PASSAGE TO READ:
- - - -

# Price Elasticity



## MarcoWilding27 (Apr 3, 2007)

Hi everyone.

Seeing as i am relatvely new in te T-Shirt selling business i am unaware of how much price can effect sales. i currenty charge 12-15pounds perT-Shirt but am wondering whether that is a little high. Can you please tell m if it wuld be worthwhile to reduce my prices to increase sales.


Many thanks, Marcus.


----------



## Mickhael91 (Apr 3, 2007)

Hi Marco,

could you perhaps enlighten me as to why your post title is 'Price elasticity'? What does that term mean?


----------



## MarcoWilding27 (Apr 3, 2007)

It means-how much the change in a price effects the change for demand of a product.


----------



## Eyerish (Mar 20, 2007)

MarcoWilding27 said:


> Hi everyone.
> 
> Seeing as i am relatvely new in te T-Shirt selling business i am unaware of how much price can effect sales. i currenty charge 12-15pounds perT-Shirt but am wondering whether that is a little high. Can you please tell m if it wuld be worthwhile to reduce my prices to increase sales.
> 
> ...


 
I think it depends on your t-shirt line..as well as your target market. If you are printing up silly shirts or basic designs, that don't really have a brand building emphasis, then I would price my shirts on the lower end of the spectrum. If however, you are trying to develop a brand name or a fashion line....I think you need to price your garments in relation to who you think your main competitors would be.

- - - -

TASKS AND EXERCISES:
1. How much does the first poster in the price elasticity thread currently charge for each T-shirt?
2. Please rewrite the stretch of the price elasticity thread from "## Mickhael91 (Apr" through "of a product.", putting "thread title" in place of "post title".
These lines come from a separate source.

- - - -

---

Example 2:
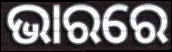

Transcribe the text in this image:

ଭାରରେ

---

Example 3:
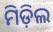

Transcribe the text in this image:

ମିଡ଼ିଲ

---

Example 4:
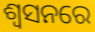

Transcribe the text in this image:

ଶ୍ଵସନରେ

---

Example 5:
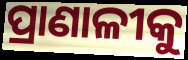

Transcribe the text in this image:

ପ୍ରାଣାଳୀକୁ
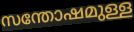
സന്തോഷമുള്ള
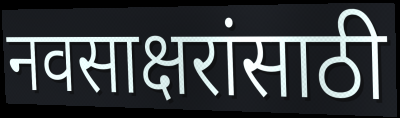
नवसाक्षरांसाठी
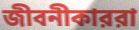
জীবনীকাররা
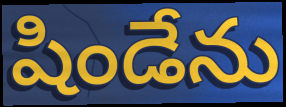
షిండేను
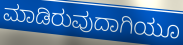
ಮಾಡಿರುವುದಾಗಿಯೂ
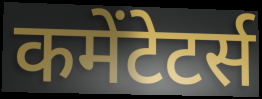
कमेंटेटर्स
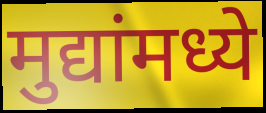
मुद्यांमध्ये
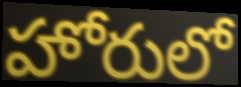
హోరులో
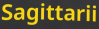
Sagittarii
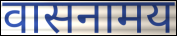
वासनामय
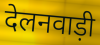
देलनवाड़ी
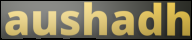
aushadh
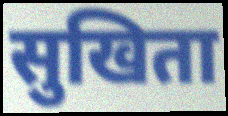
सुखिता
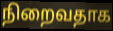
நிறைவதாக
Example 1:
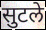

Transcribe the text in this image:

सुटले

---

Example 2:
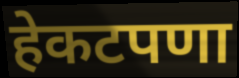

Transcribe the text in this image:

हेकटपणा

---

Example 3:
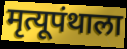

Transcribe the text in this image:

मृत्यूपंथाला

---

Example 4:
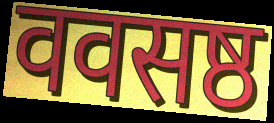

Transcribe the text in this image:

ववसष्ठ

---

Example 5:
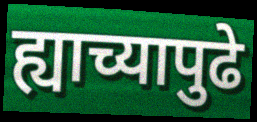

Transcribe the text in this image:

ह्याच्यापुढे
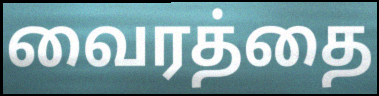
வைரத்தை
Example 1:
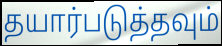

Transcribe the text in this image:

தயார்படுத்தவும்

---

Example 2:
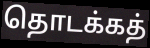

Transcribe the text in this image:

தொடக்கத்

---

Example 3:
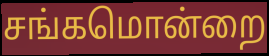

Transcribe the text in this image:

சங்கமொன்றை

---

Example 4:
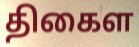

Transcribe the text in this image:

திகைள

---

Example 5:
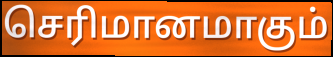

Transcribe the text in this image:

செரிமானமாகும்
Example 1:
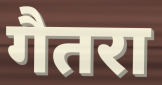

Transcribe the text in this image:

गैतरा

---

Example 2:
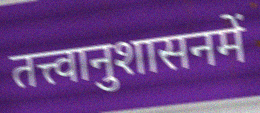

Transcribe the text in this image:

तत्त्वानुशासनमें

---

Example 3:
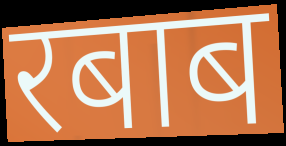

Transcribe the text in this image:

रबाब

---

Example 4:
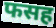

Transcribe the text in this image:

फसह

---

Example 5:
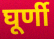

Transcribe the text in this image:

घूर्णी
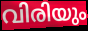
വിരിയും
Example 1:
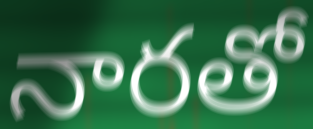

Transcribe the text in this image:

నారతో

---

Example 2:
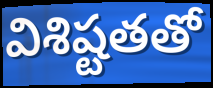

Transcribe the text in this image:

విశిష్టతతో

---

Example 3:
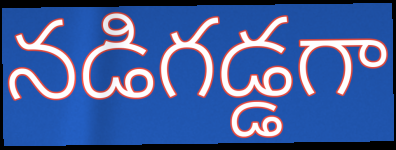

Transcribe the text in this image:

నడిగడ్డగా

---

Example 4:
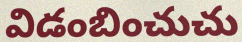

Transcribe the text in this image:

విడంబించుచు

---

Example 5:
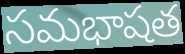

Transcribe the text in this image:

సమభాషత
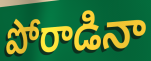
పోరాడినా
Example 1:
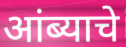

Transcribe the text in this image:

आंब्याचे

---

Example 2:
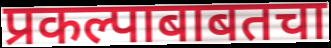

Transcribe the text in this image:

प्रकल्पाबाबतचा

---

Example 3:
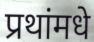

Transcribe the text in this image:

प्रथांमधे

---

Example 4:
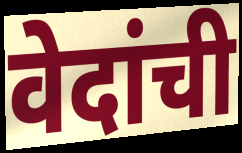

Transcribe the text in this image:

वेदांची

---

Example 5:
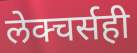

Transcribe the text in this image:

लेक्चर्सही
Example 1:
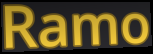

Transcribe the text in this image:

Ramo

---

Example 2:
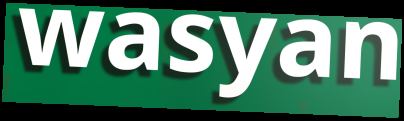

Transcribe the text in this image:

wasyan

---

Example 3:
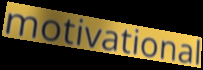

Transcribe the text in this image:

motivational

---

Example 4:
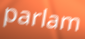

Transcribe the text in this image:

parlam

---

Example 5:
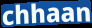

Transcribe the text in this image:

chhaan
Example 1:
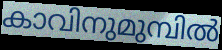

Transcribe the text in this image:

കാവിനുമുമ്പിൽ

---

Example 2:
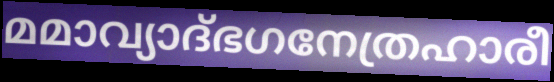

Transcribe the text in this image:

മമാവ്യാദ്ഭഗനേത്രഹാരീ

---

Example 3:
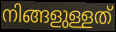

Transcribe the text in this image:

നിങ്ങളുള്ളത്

- - - -

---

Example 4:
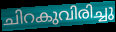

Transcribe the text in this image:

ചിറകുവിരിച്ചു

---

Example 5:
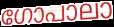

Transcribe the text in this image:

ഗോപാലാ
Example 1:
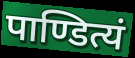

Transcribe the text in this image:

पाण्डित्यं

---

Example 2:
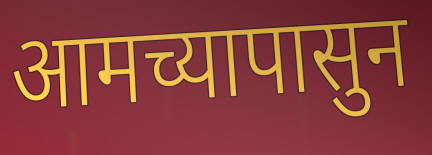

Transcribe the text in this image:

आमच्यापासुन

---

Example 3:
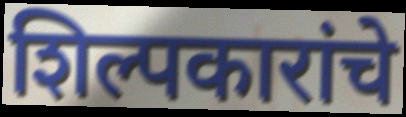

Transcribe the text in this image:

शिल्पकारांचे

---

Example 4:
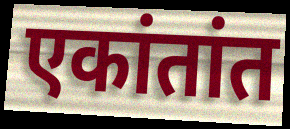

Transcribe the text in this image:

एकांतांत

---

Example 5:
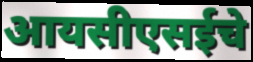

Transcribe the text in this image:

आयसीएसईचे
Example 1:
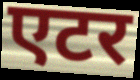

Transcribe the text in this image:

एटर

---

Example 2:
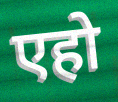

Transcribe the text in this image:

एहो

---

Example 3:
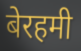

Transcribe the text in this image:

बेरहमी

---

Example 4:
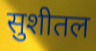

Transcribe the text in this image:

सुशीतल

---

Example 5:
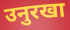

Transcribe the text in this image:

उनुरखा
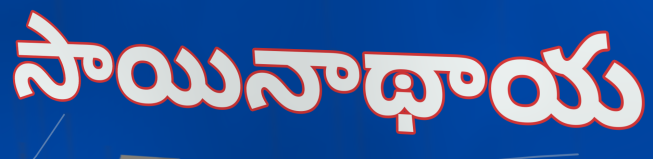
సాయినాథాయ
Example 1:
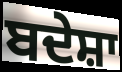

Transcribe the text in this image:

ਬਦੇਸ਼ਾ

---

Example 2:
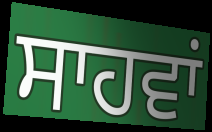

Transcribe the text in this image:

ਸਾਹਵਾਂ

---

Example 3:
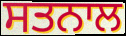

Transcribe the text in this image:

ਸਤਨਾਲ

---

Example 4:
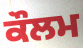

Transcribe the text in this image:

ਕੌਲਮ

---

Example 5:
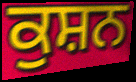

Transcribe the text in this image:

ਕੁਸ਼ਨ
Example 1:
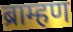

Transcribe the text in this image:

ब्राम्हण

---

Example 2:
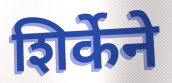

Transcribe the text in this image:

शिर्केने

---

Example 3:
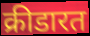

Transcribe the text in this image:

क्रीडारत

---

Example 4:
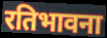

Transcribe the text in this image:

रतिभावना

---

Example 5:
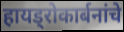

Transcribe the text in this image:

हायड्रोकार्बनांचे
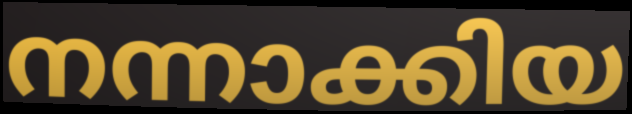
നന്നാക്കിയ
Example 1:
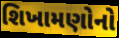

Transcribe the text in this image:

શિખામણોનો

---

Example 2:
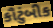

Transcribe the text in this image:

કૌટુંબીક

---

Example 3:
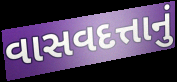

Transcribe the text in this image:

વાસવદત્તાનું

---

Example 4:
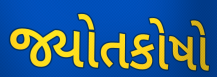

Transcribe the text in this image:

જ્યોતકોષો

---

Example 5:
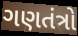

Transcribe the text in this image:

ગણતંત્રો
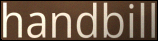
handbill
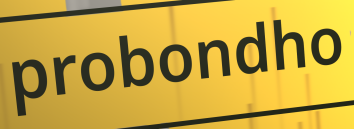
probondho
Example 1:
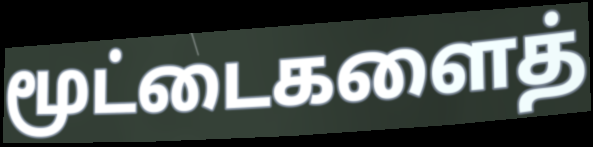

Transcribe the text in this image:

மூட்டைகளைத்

- - - -

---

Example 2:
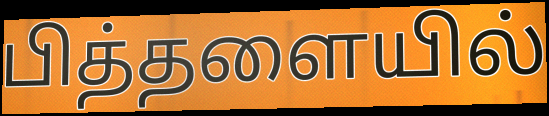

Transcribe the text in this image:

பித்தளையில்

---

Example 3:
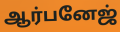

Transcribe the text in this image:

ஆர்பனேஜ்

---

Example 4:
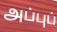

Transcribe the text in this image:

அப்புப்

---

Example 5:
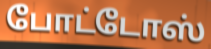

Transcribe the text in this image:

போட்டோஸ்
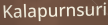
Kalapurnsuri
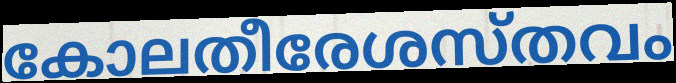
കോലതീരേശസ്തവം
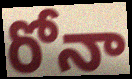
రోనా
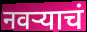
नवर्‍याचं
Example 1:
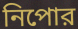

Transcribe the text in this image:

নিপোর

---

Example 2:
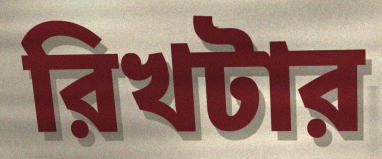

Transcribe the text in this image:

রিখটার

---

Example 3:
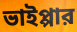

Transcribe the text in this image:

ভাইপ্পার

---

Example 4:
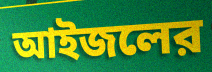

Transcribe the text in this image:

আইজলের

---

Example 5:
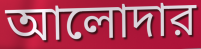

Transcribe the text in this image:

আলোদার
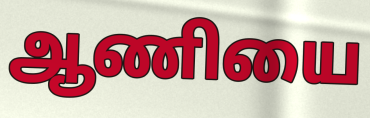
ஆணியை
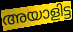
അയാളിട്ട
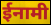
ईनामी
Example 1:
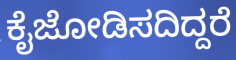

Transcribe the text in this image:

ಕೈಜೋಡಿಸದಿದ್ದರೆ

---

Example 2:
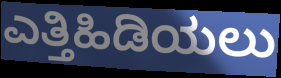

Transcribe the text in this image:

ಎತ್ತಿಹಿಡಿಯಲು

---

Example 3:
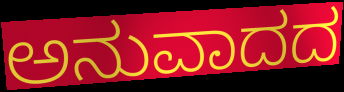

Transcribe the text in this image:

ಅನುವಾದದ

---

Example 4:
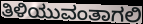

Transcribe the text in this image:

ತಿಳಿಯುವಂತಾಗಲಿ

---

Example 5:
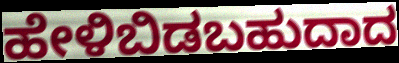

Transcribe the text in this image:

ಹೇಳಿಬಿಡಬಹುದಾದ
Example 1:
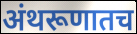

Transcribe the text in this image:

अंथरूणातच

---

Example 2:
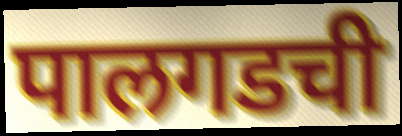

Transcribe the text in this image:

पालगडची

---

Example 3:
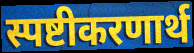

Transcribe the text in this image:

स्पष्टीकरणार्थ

- - - -

RESPONSES TO THE TASKS:
1. 12 to 15 pounds per T-shirt.

2.
## Mickhael91 (Apr 3, 2007)

Hi Marco,

could you perhaps enlighten me as to why your thread title is 'Price elasticity'? What does that term mean?


----------



## MarcoWilding27 (Apr 3, 2007)

It means-how much the change in a price effects the change for demand of a product.